Dal luglio ‘59 Giuseppe Danzetta cominciò a tessere un’ampia rete, inviando dispacci anche cifrati ai suoi amici di Perugia con lo pseudonimo di dottor Mariano Bichi. Ebbe come interlocutore Filadelfo Santarelli, che costituì un comitato a Perugia, e grazie a questo sorse una trafila per Foligno, Spoleto, Terni e Rieti. Il dottor Borghini coordinava da Città della Pieve la trafila per Orvieto, Viterbo e Roma.

Attraverso il dottor Utili di Umbertide il Danzetta controllava poi la trafila per Gubbio, le Marche e gli Abruzzi. Col mezzo dei contrabbandieri poteva ricevere notizie quotidiane e sicure, e mandare ordini, scritti e stampati che gli pervenivano dal marchese Gualterio, che a sua volta corrispondeva col barone Ricasoli in Firenze e col Cavour a Torino.

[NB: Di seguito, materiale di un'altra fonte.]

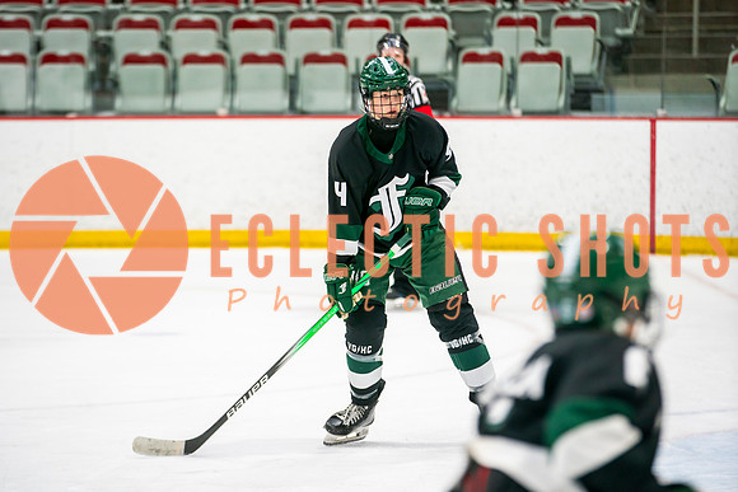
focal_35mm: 177
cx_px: 350
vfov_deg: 7.8
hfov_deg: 11.6
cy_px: 235
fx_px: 3634
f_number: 3.2
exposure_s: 1/640
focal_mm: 168
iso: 1000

Le trafile funzionarono per ben quindici mesi senza problemi, e consentirono l’acquisizione di notizie utili per studiare le forze a disposizione degli svizzeri, la diffusione nel territorio ancora assoggettato al pontefice di manifestini stampati per il plebiscito toscano e romagnolo, del manifesto della partenza
di Garibaldi per la Sicilia, furono utili a far transitare infiltrati, e soprattutto per mezzo di questo canale si avvisarono tutti i patrioti al momento dell’insurrezione nella bassa Umbria.

Il Danzetta si recò col Gualterio a Torino per ricevere ordini da Cavour e dal ministro Farini avendo rassicurazioni che nel momento stabilito avrebbe ricevuto dal governo armi, munizioni e denari, cosa poi mantenuta. Fu convocato dal Ricasoli a Firenze per gli intendimenti del caso. Fu spesso a Livorno per affari in quello che era un o dei porti più attivi al tempo nella penisola.

Di lì seppe di un corpo di spedizione pronto per la liberazione dell’Umbria agli ordini del repubblicano Agostino Bertani a insaputa della rete ufficiale e quindi con Carlo Bruschi giunto da Genova e d’accordo col comitato di Firenze ne informarono il Ricasoli, che provvide a far sorvegliare questi volontari e ad arginare il moto autonomo di chiara impostazione mazziniana, episodico come i precedenti e come tale destinato al fallimento. Intervenne addirittura Cavour inviando il ministro Farini a bloccare il Bertani.